Short-term support, long-term doubts
That situation, which is replicated across the provinces, means that Congressional approval for the bill is likely.
Río Negro Senator Miguel Pichetto, a key dealmaker in the Peronist opposition which also played a prominent role in the approval of the deal with the “vulture” funds, said recently that the whitewash is necessary because the provinces are issuing debt at the same rates as third-world countries. With more dollars at home, more financing opportunities could open, he argues.
But one of the most influential debt academics in the world, Carmen Reinhart, published an essay about the country this week questioning this approach.
“While Argentina’s government clearly needs to borrow, it could go too far – not least because provincial governments are also eager to issue debt. Some estimates suggest that imminent provincial borrowing could amount to another US$5 billion of external debt. This trend would be less worrisome if provincial finances were sound and growth prospects robust. That is not the case. Already, at least ten of Argentina’s provinces face some kind of economic crisis,” Reinhart said.
“Given the key role that provincial excesses played in the crisis from which the country just escaped (a role similar to the one they played in the worst financial panic of the nineteenth century, the Baring Crisis of 1890), none of this should be taken lightly,” she argued.
Reinhart has been criticized strongly by economists such as Nobel prize Paul Krugman for being too much of a deficit hawk, but her academic work on the world's history of debt-fuelled booms which then go bust is still widely read, with Argentina's post 1990s crisis one of the classic examples.

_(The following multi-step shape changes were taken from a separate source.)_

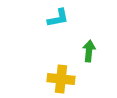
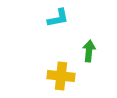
yellow cross: moved 3 px up
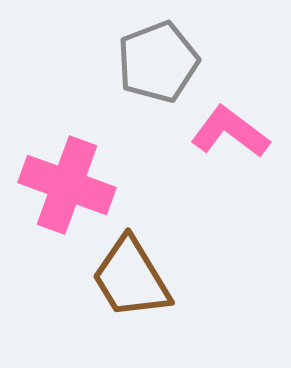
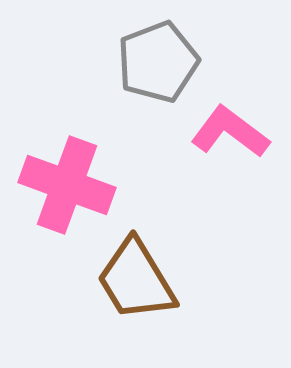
brown trapezoid: moved 5 px right, 2 px down
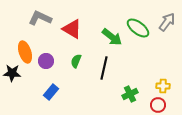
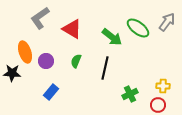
gray L-shape: rotated 60 degrees counterclockwise
black line: moved 1 px right
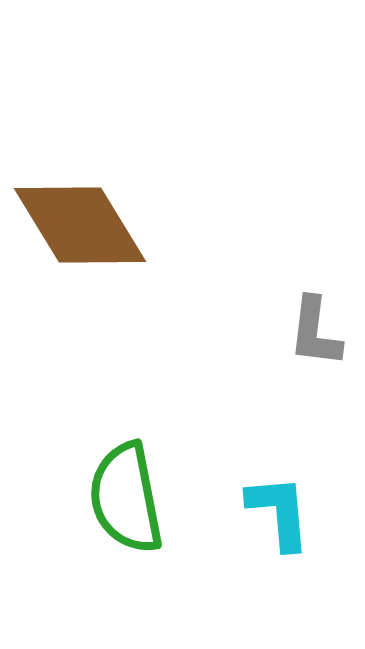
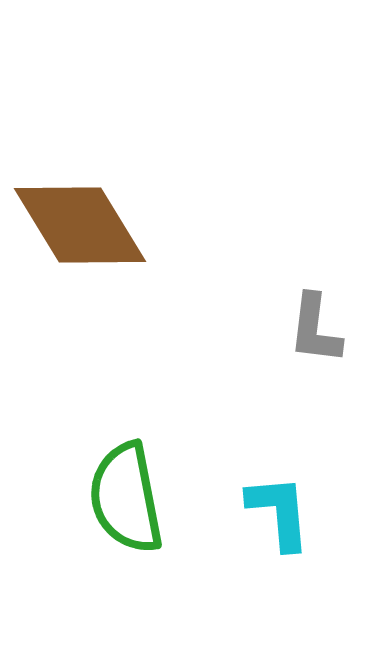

At home, others agree about the dangers. “The government reminds me of the perinola game I played as a kid, when it said ‘take it all.’ It is taking every kind of debt it can,” former Central Bank President and Renewal Front economist Aldo Pignanelli told the Herald.

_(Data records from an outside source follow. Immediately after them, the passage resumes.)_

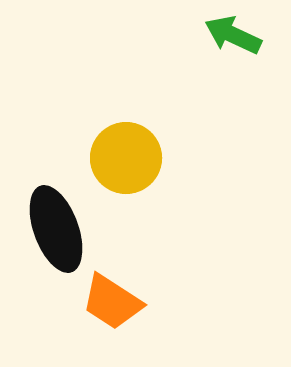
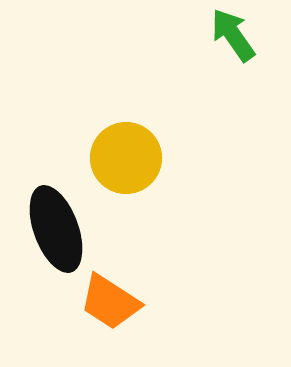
green arrow: rotated 30 degrees clockwise
orange trapezoid: moved 2 px left
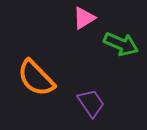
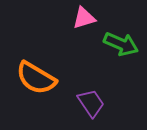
pink triangle: rotated 15 degrees clockwise
orange semicircle: rotated 15 degrees counterclockwise
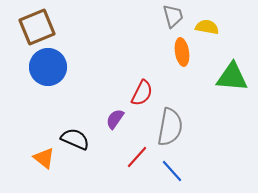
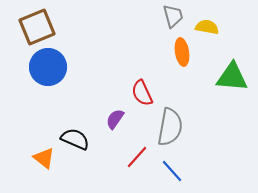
red semicircle: rotated 128 degrees clockwise
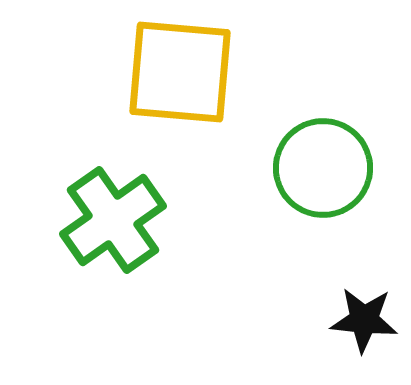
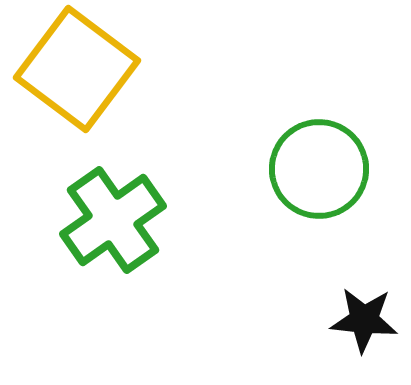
yellow square: moved 103 px left, 3 px up; rotated 32 degrees clockwise
green circle: moved 4 px left, 1 px down
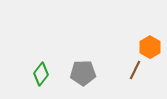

Paying pensioners - but how?
While the debt coming from the whitewash will be cheap, that will be a one-year exception. After that, the pension hikes that come with the whitewash bill will add to the state’s deficit, forcing the government to find more cash somewhere in order to pay.
“The interest rates that Argentina has to pay for debt are still very high. I’m not saying I oppose paying pensioners, I don’t, but Argentina is getting loans, provinces are getting loans, companies are getting loans and as for tomorrow, nobody knows,” Pignanelli said.

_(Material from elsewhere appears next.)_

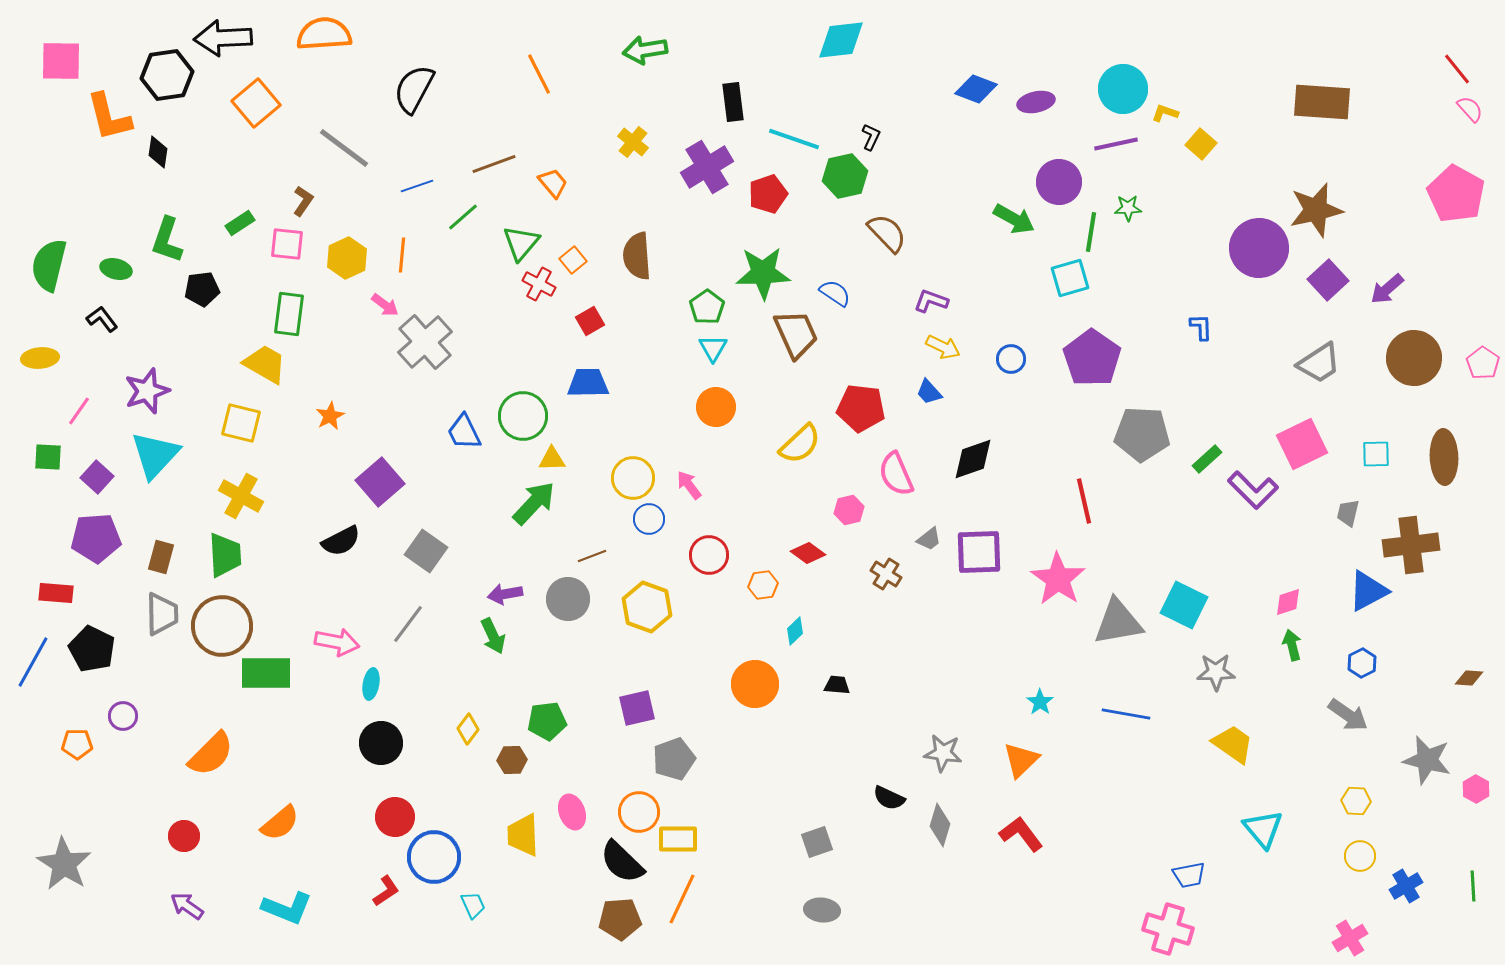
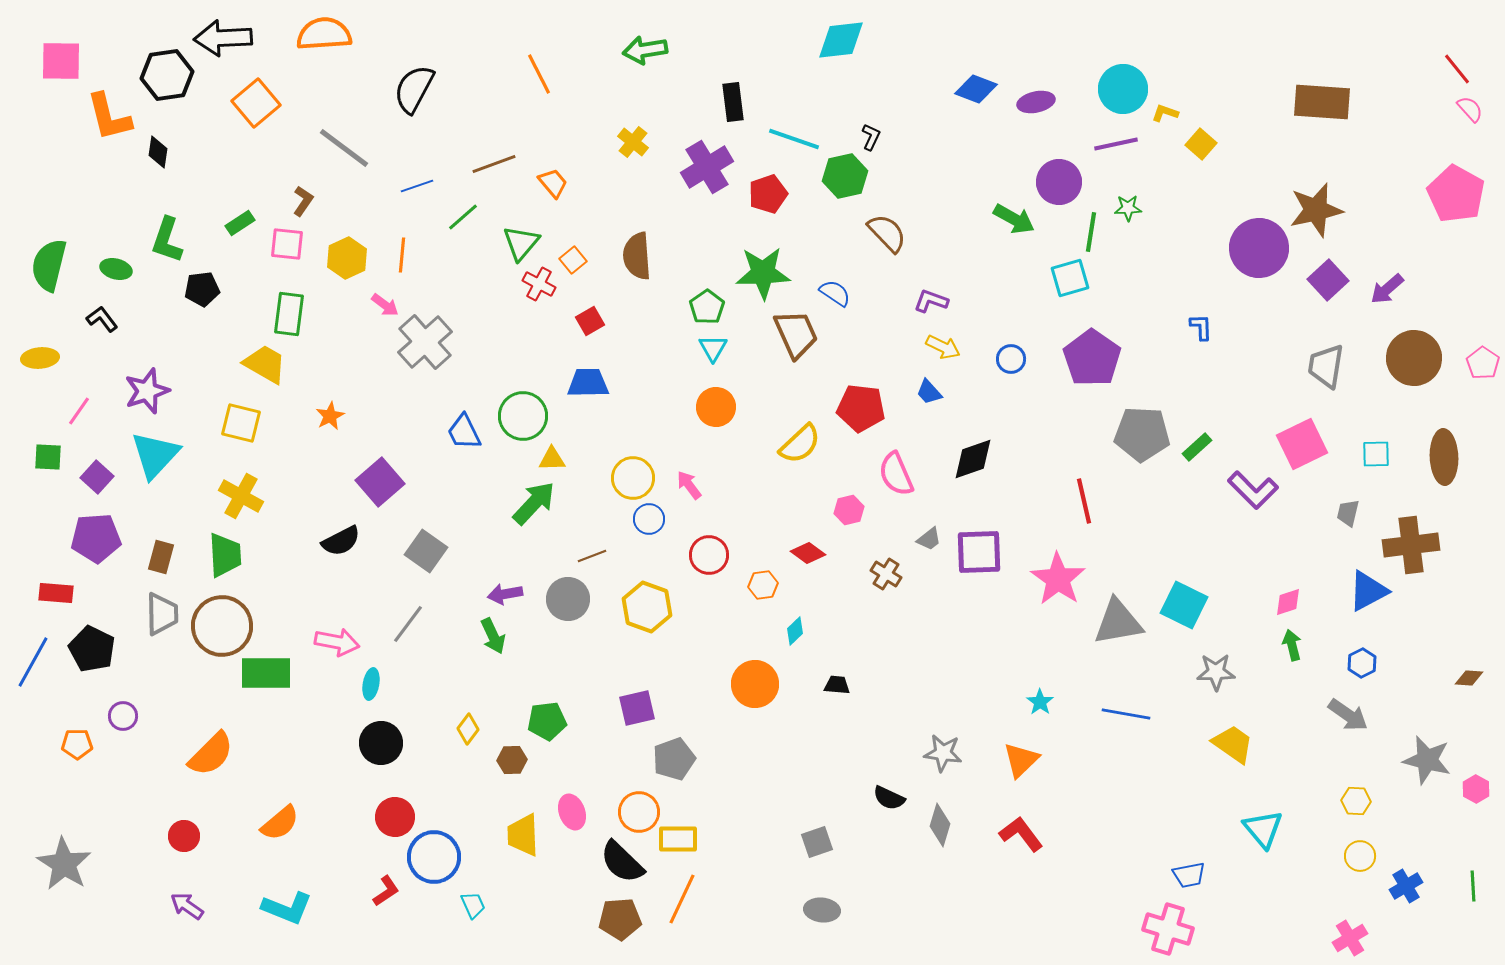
gray trapezoid at (1319, 363): moved 7 px right, 3 px down; rotated 132 degrees clockwise
green rectangle at (1207, 459): moved 10 px left, 12 px up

On the left, the bill has also raised doubts. According to Fernanda Vallejos, an economist closer to the Victory Front, the payment to pensioners privileges the richest among them, and the cost could be too high for ANSES to handle in a sustainable way.
Marcelo Ramal, from the Workers’ Party, does not oppose the payment to pensioners either (although he says it should be higher), but says the cash could ultimately come from a deeper reform raising retirement age that Macri's administration is already hinting at, or from selling part of ANSES’ social security agency assets.
For the coming years, financing will be primarily based on debt. But according to Reinhart, even if the Argentine government has suddenly gained the favour of financial markets, abundant finance is “precarious” and “fleeting” in nature, and the risks can be big if that support suddenly dries up. The lessons of the 2001 default, she says, should “not be forgotten. That means resisting the temptation to pile up a costly stock of high-yield debt.”